Mentally ill people suffer from inner conflict. This was more than obvious in Elliot Rodger. He wanted love and sex and public recognition. When these were denied him, inner aggression and violence took over. Elliot Rodger felt nothing but conflict between what he wanted and what others were willing to give him.

His adolescent and early adult human experience was one of conflict between himself and others, between his sexual drive and what women in society were willing to provide him. In this atmosphere of conflict, aggression and hostility took over and resulted in indiscriminate violence. Too bad that his surrounding U.S. culture did not provide access to people who could have reduced his hatred and hostility or alerted the public to the danger which he posed.

Human beings need to be taught to relate to others in helpful and protective ways. This important inner formation can be aided by religious practice and by some level of psychological education. Elliot Rodger was intelligent. His 141-page written explanation of his situation shows his intelligence. But this same document also shows the absence of either religious experience or psychological insight.

He was left with only his aggression, hatred and hostility. His innocent victims exemplify the price to be paid for this failure in our culture. The Elliot Rodger case shows that Freud’s psychology and therapy, which today have become marginal, still have a place and need recognition.

Freud’s sexuality-based theory does not explain all forms of mental illness, but it sure sheds needed light and therapeutic direction on the Elliot Rodger case. His sexual frustration was obvious in his videos, in his written manuscript and finally in his indiscriminate violence against innocent people. Education in Freudian psychology and some religious experience would have promoted restraint as well as more loving attitudes and ways of being.

Properly educated and religiously formed human beings do not kill. They love one another, love their animals, love their communities. They even love their enemies and do good to those who hate them. When this education and formation is absent, aggression and destruction can take over. Elliot Rodger is an example of this.

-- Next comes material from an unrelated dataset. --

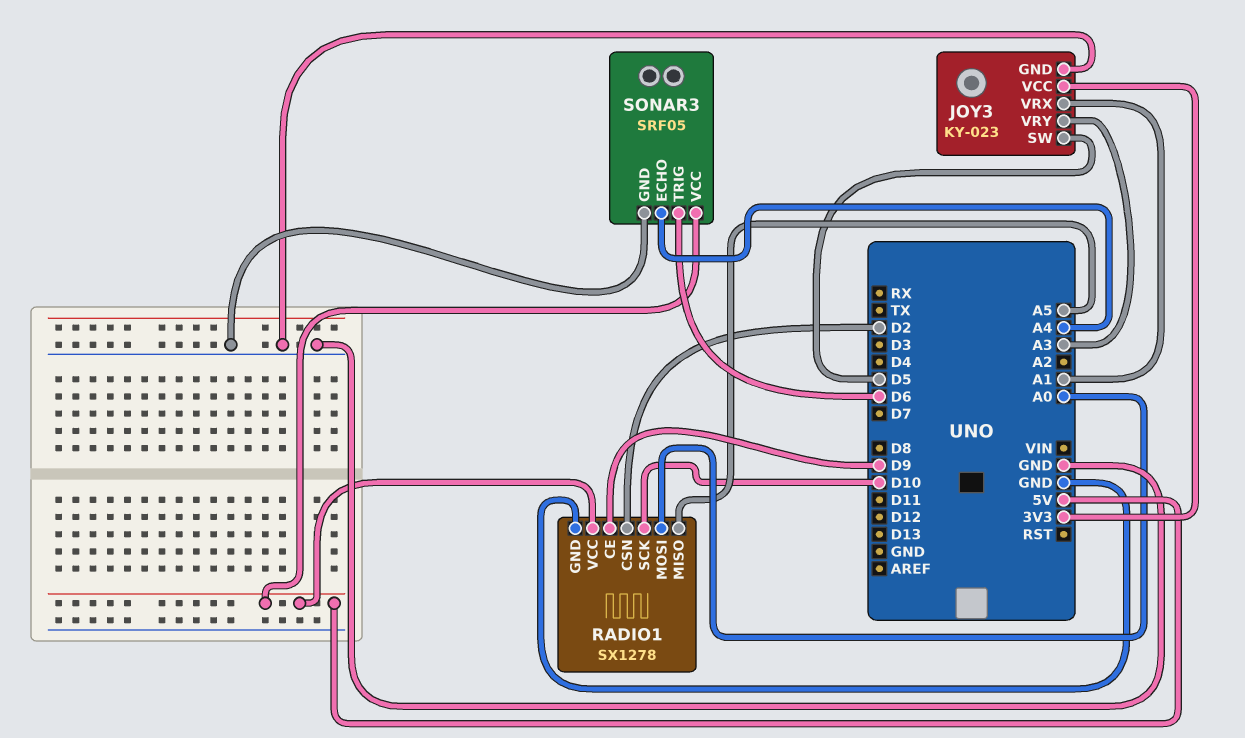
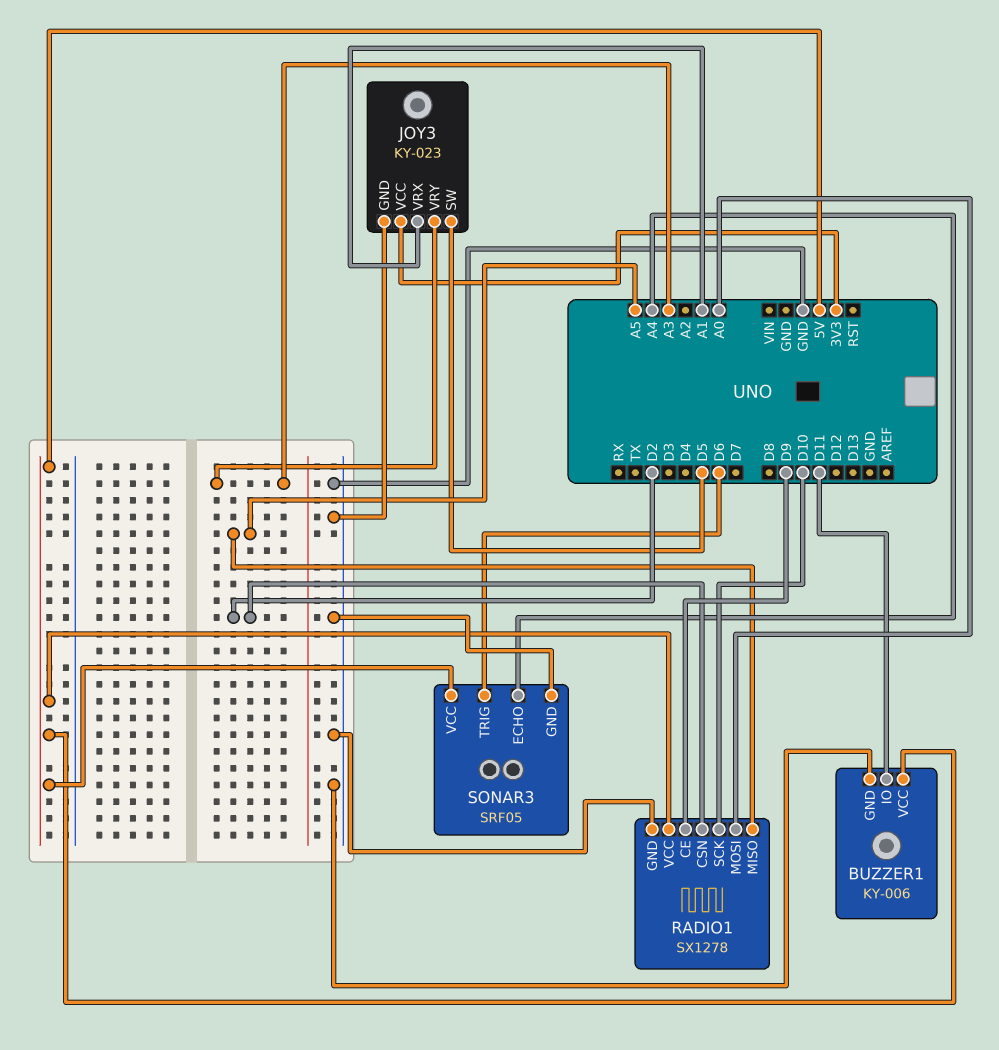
BUZZER1: none -> KY-006
BUZZER1 pin GND: none -> GND
BUZZER1 pin IO: none -> D11
BUZZER1 pin VCC: none -> 5V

It would be an oversimplification to reduce our complex human existence to dual drives of love and hate. This philosophical model, however, does provide insight into the behavior of people like Elliot Rodger. It helps a society to recognize his behavior as pathological and supports efforts to modify such aggressive drives by teaching how to practice love and care.

These are core Christian values, but religion cannot be taught in our public institutions. These dual values, however, can be taught separate from religion. Psychological and ethical theory can be taught, as well as a dual drive theory, which places loving and caring over and against hostility and aggression. Such education would at least help students to recognize their negative impulses for what they are. Such education would modify hatred and hostility, perhaps keep them from being expressed in violence.

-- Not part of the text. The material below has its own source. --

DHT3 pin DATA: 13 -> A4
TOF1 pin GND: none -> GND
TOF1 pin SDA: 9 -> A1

Elliot Rodger’s behavior was a clear example of what Freud called the death instinct. If only Elliot had learned to recognize his aggressive and destructive drives for what they are, and recognized their need for modification, perhaps his crude, violent expression of them could have been avoided. What he lacked was a way of evaluating his hostile aggressive drives; seeing them over and against loving and caring ways of being.

Elliot’s written document shows his intelligence. But it also shows that he did not recognize his aggressive hatred and hostility as evil. And he did not recognize their opposites, love and care, as good. Elliot lacked the moral education to recognize his inner drives as roots of evil which make him a danger in society. Elliot also lacked an understanding of the importance of developing loving and caring ways; life values rather than death drives.

James Drane, Ph.D., is the Russell Roth Professor of Bioethics at Edinboro University of Pennsylvania.